**TASK PROMPT:** In the records that follow, find the line with "This 3-way ball"; from there, retype every line exactly through the line with "5,834 | 926 |", which also belongs to the answer.

(Stored data entries)
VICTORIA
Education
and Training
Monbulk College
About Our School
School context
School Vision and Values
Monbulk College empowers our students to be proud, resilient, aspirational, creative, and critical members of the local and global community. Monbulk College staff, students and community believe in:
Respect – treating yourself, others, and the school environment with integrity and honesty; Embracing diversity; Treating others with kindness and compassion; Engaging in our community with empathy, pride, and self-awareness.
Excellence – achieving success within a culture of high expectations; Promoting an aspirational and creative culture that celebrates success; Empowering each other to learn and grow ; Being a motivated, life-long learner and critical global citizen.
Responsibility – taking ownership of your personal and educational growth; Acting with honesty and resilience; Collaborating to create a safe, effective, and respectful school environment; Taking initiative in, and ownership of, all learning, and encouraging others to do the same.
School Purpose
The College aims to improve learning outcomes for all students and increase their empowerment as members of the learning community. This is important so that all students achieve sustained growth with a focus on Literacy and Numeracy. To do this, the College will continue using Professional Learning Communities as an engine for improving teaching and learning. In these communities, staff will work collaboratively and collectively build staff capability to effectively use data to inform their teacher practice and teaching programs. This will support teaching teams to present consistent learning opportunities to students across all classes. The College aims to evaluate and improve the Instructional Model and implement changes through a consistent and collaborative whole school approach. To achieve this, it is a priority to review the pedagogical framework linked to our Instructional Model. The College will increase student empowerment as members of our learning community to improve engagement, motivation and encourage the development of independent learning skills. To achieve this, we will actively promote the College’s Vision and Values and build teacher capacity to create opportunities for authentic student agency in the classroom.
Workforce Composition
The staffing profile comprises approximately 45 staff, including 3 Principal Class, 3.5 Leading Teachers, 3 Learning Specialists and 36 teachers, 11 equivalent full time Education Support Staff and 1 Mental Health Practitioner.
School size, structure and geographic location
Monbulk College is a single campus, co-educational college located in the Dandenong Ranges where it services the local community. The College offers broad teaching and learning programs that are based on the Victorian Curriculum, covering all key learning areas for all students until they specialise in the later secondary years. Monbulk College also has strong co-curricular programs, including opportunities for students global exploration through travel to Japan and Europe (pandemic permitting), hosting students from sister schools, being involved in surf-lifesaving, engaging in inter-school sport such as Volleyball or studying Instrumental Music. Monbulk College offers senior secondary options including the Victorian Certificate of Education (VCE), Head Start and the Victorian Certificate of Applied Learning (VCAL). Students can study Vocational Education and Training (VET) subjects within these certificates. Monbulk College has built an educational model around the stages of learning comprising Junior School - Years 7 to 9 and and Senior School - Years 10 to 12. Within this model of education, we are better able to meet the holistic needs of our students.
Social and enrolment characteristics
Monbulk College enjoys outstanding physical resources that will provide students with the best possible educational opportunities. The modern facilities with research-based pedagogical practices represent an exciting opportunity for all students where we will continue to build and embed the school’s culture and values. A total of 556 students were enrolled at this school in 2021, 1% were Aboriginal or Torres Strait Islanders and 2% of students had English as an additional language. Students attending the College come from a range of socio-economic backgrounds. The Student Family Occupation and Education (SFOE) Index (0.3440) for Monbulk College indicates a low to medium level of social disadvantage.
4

==

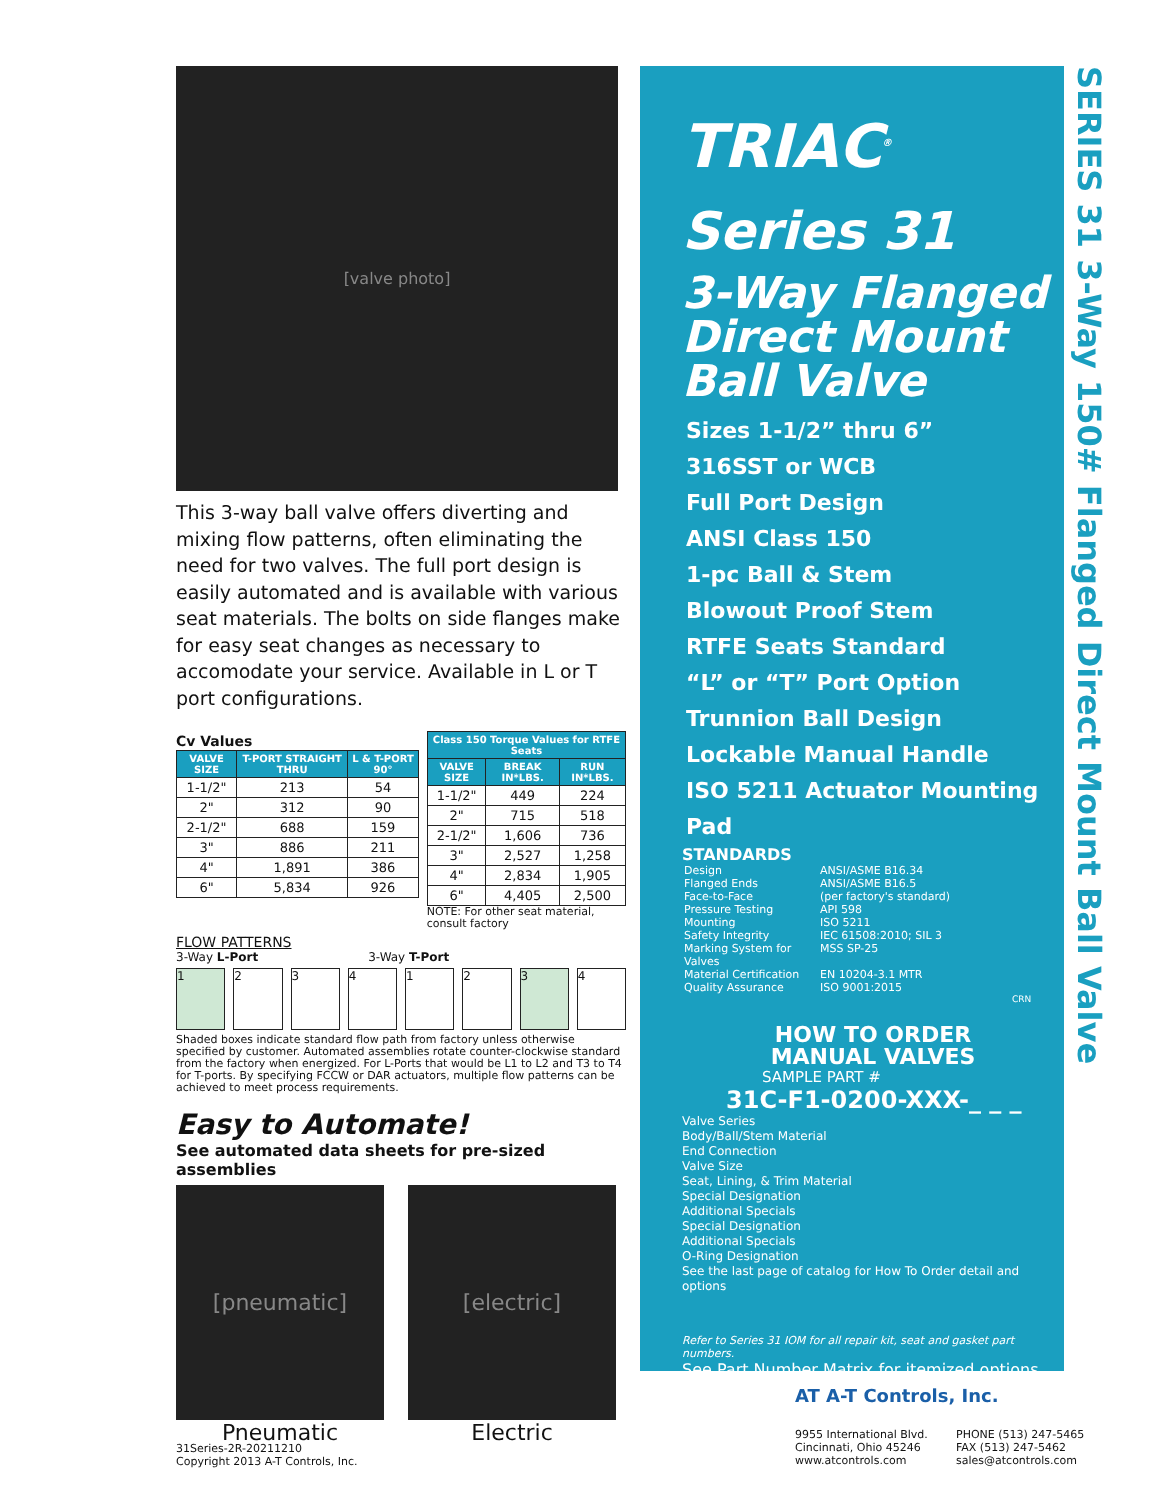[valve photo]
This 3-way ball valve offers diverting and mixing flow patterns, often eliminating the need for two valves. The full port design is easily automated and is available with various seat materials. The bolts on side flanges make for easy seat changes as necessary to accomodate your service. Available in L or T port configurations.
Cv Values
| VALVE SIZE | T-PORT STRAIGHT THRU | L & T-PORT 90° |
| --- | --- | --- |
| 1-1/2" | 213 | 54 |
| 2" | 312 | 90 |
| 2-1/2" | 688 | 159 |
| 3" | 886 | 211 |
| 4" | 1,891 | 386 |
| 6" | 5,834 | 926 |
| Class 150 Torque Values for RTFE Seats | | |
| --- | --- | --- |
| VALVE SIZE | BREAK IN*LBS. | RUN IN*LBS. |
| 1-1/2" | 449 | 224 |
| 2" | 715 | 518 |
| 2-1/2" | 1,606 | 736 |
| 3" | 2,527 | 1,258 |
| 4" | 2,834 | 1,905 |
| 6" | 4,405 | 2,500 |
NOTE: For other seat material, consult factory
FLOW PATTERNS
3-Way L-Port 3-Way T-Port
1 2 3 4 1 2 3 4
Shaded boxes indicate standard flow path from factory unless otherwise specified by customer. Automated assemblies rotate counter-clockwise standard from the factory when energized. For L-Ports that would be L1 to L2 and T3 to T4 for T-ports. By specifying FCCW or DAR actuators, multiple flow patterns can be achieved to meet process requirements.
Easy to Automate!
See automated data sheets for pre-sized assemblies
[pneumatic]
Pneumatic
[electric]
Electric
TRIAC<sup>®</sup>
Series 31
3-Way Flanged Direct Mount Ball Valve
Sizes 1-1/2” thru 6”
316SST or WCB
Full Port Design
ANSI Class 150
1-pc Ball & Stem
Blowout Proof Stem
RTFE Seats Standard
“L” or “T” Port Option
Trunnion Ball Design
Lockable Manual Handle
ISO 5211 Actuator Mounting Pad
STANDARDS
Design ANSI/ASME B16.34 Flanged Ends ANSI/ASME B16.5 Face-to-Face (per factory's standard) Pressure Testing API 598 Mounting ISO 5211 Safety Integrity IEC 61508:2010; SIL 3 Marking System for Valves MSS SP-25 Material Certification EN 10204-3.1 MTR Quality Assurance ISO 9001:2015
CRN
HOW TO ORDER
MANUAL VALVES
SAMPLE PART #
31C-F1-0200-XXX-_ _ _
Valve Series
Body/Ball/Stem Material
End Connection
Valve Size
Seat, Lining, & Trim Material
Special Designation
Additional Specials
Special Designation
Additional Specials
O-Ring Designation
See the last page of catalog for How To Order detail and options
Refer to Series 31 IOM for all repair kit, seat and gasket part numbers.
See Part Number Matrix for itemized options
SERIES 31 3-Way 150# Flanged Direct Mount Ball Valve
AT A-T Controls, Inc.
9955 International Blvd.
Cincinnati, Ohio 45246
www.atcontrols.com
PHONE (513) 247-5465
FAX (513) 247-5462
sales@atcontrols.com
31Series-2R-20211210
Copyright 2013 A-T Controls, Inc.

* * *

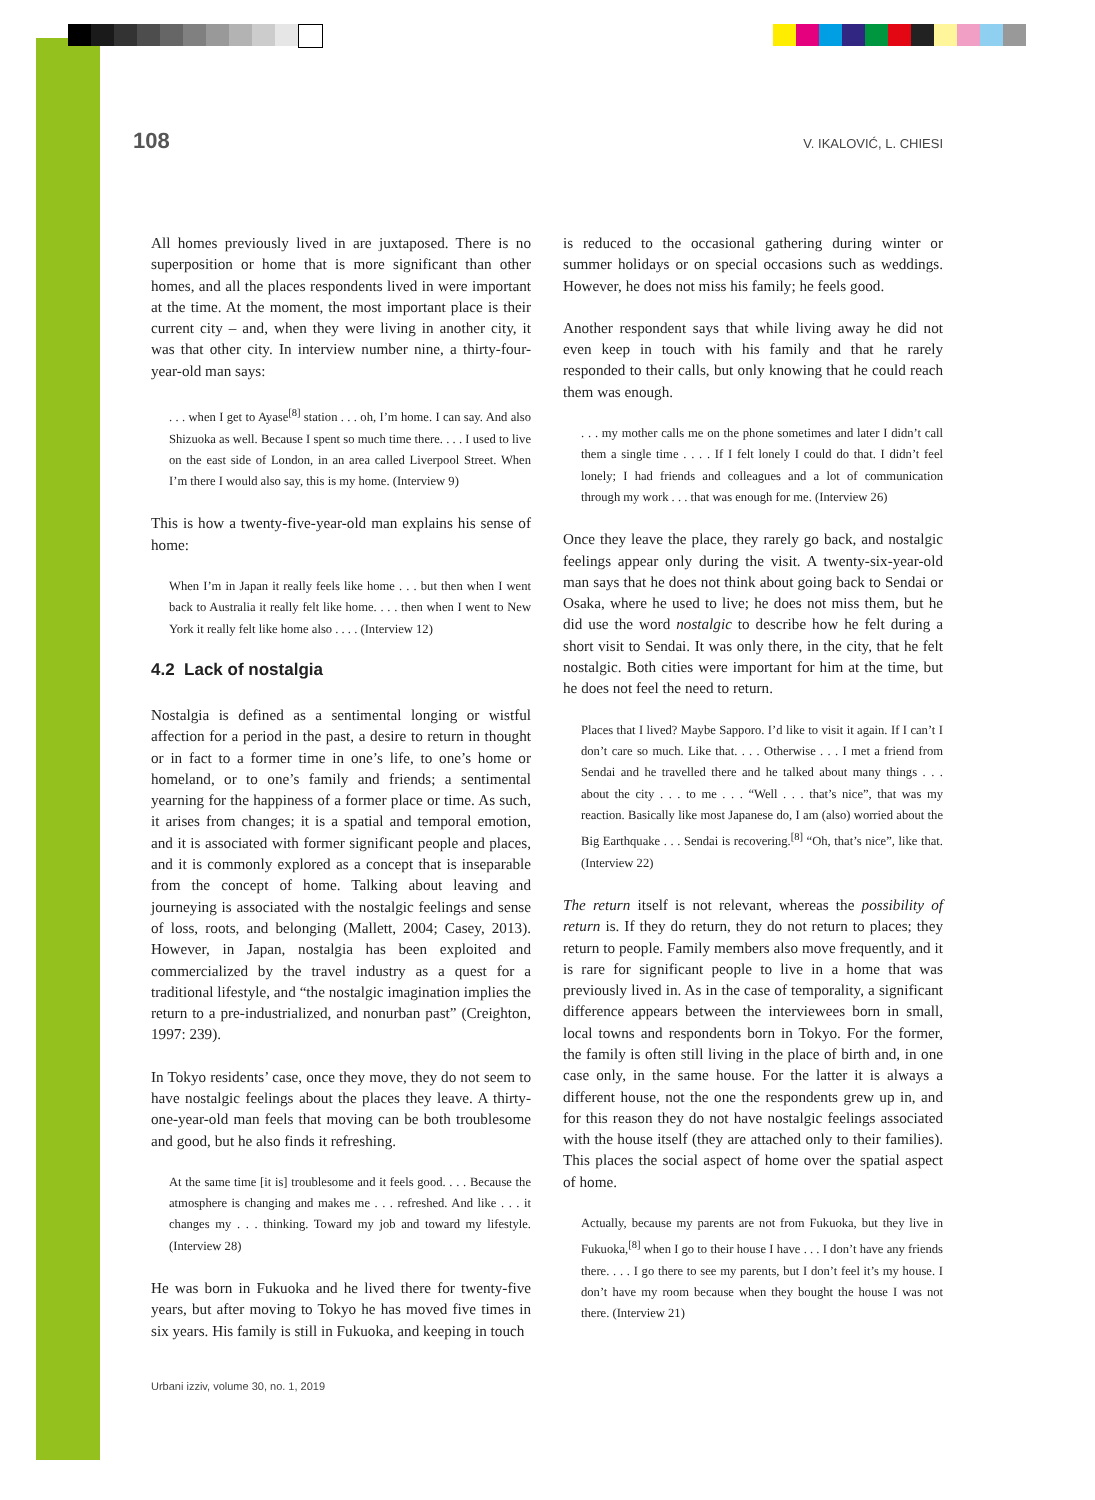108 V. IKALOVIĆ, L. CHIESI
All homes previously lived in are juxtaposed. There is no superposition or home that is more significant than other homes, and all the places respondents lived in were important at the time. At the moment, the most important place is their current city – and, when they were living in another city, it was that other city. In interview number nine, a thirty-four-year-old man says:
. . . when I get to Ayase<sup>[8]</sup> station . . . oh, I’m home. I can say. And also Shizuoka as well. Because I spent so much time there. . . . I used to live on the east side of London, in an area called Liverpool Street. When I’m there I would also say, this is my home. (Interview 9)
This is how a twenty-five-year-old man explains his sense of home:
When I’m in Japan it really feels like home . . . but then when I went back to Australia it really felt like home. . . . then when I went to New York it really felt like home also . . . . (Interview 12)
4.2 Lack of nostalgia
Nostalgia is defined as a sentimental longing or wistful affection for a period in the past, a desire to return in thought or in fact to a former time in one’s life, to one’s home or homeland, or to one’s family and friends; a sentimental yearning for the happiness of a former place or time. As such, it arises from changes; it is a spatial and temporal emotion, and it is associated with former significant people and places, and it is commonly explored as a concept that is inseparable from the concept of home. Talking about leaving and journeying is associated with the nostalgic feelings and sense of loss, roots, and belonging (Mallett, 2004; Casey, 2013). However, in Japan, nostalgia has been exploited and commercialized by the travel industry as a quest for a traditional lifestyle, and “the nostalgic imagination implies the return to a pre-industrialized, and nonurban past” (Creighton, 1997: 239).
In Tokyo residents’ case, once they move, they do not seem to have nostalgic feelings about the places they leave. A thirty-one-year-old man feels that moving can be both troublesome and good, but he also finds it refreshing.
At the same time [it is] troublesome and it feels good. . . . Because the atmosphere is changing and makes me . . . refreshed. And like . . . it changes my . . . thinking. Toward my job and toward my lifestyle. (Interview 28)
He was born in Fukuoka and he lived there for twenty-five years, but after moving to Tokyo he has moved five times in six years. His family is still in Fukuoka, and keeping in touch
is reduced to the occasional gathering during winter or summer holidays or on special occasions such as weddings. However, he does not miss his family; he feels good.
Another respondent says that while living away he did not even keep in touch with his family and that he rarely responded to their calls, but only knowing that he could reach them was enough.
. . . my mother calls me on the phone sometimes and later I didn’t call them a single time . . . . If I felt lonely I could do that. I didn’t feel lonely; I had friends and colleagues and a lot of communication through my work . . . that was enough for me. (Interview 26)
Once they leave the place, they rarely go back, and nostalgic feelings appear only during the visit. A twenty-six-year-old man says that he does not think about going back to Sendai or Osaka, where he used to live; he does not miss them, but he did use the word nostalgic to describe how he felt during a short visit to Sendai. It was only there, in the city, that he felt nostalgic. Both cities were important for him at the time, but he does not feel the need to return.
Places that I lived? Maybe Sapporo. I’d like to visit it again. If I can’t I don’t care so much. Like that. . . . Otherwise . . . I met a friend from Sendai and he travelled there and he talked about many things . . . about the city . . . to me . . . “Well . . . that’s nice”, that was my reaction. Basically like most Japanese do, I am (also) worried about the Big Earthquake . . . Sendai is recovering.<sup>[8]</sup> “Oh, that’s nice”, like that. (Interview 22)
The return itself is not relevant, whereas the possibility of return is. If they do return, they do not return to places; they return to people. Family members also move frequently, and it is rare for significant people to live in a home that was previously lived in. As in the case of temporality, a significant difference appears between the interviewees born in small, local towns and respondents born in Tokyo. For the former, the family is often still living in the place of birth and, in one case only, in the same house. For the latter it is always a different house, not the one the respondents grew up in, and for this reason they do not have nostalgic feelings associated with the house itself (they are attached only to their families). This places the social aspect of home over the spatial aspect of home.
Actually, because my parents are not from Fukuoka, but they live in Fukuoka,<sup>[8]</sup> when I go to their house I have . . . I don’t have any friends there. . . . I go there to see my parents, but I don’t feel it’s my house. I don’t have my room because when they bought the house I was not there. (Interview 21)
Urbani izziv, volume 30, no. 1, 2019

**EXERCISE SOLUTION:**
This 3-way ball valve offers diverting and mixing flow patterns, often eliminating the need for two valves. The full port design is easily automated and is available with various seat materials. The bolts on side flanges make for easy seat changes as necessary to accomodate your service. Available in L or T port configurations.
Cv Values
| VALVE SIZE | T-PORT STRAIGHT THRU | L & T-PORT 90° |
| --- | --- | --- |
| 1-1/2" | 213 | 54 |
| 2" | 312 | 90 |
| 2-1/2" | 688 | 159 |
| 3" | 886 | 211 |
| 4" | 1,891 | 386 |
| 6" | 5,834 | 926 |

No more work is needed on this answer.